> _EXTRACTED TEXT_

-- Begin --

Jazz’s memoir, Being Jazz: My Life as a (Transgender) Teen, introduces students to this charismatic young woman whom Time Magazine has named as one of “The 25 Most Influential Teens” and Huffington Post one of the “14 Most Fearless Teens.” Students will be drawn in by Jazz’s conversational tone, her matter-of-fact descriptions of personal details of her life as a young transgender person, the challenges and discrimination she has faced, and her inspirational message about accepting yourself and standing up for others. This unit introduces students to the unique and universal challenges faced by one transgender girl. Additionally, students will read several nonfiction articles about issues facing transgender and other LGBTQ people, including participation in youth sports, bullying, and violence. They will also watch a number of videos. In addition to developing students’ understanding of complex contemporary issues, these articles provide students the opportunity to think critically about author’s purpose and point of view, as well as thinking about the way that two different texts/videos present the same information, supplementing and/or challenging one another.

Being Jazz is an essential part of the curriculum because it is the only English unit in our middle school curriculum to address contemporary questions about gender identity. Students will have a window into the experience of a person who was born into the wrong body and the controversies that surround the transgender movement. According to a recent Human Rights Campaign survey, LGBTQ students “report being harassed at school—both verbally and physically—at twice the rate of non-LGBT youth.” With more frequent bullying, LGBTQ students are also more likely to have lower educational outcomes (“Creating an LGBT-inclusive School Climate” by Teaching Tolerance). This Being Jazz unit is an effort to create a supportive and safe school environment by representing LGBTQ students in the curriculum to affirm their identities and foster awareness for all students.

-- End --

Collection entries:
-- Begin --

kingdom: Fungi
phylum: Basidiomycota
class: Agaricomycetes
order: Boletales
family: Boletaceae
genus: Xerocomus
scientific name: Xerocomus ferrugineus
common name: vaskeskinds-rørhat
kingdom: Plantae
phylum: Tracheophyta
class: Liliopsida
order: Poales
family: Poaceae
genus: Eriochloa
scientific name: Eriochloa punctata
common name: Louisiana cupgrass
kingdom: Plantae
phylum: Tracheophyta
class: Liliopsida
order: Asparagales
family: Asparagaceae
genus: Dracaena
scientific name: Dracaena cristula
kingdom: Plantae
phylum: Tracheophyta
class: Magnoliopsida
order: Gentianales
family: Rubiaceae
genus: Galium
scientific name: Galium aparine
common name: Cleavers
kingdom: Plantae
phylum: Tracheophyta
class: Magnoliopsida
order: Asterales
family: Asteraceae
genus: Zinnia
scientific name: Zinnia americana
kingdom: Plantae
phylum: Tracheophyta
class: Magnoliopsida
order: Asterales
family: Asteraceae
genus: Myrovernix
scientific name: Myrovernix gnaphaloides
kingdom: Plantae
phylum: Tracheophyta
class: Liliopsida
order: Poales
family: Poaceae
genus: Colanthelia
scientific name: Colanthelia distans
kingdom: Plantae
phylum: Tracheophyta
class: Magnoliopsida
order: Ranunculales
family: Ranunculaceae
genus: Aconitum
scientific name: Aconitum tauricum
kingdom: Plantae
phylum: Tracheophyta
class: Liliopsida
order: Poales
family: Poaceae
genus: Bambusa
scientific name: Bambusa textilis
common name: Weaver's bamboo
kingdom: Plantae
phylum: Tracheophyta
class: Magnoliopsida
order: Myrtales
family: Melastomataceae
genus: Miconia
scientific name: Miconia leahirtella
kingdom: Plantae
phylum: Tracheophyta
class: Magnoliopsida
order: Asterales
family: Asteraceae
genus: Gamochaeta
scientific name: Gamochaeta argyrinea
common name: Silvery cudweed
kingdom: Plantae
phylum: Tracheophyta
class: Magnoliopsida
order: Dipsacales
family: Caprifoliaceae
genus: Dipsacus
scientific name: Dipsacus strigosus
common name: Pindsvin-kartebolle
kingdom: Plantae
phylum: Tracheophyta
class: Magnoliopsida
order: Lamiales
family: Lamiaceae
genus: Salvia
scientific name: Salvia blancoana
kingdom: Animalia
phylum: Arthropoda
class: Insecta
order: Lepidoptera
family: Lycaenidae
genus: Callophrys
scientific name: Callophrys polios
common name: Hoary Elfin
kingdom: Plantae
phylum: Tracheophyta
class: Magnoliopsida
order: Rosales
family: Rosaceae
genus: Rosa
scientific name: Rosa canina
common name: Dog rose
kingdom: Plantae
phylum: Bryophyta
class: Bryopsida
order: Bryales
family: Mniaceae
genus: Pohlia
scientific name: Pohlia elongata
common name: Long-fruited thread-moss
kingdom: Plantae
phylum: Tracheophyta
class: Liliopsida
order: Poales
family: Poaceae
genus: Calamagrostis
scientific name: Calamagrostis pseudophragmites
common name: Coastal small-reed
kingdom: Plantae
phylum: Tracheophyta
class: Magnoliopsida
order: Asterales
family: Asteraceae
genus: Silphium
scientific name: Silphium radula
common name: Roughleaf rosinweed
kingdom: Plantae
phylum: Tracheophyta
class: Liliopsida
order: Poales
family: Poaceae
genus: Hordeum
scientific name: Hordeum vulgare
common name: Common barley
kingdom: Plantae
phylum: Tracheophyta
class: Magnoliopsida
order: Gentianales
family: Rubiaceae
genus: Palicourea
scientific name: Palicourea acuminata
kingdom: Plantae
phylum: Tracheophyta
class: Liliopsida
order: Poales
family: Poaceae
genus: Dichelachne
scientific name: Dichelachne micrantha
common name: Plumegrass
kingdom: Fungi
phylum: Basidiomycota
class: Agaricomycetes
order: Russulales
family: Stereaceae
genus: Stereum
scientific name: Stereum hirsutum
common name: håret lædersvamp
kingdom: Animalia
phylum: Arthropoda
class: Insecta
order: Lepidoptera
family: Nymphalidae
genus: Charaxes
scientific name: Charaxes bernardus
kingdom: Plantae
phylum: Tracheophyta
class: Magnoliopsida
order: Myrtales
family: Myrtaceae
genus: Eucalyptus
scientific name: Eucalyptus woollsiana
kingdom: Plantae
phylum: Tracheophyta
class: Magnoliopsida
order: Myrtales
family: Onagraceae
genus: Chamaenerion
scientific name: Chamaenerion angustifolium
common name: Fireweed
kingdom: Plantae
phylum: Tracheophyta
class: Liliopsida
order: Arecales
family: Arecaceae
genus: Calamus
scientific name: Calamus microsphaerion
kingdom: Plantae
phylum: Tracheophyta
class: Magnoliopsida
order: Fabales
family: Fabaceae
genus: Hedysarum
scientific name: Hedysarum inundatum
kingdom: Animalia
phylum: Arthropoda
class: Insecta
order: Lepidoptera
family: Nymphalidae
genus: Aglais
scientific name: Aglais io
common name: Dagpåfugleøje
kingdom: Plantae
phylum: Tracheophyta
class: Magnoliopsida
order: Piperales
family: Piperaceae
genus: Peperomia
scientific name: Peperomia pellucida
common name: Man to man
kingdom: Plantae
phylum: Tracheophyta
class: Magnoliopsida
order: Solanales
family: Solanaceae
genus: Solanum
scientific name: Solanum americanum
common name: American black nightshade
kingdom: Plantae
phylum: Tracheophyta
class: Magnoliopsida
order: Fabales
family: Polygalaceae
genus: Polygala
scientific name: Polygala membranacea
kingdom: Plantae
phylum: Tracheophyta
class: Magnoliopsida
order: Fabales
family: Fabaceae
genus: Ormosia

-- End --

> _SET TASK_
Reproduce the passage from the curriculum unit description word for word, from "Being Jazz is" to "for all students.".

> _OUTPUT_
Being Jazz is an essential part of the curriculum because it is the only English unit in our middle school curriculum to address contemporary questions about gender identity. Students will have a window into the experience of a person who was born into the wrong body and the controversies that surround the transgender movement. According to a recent Human Rights Campaign survey, LGBTQ students “report being harassed at school—both verbally and physically—at twice the rate of non-LGBT youth.” With more frequent bullying, LGBTQ students are also more likely to have lower educational outcomes (“Creating an LGBT-inclusive School Climate” by Teaching Tolerance). This Being Jazz unit is an effort to create a supportive and safe school environment by representing LGBTQ students in the curriculum to affirm their identities and foster awareness for all students.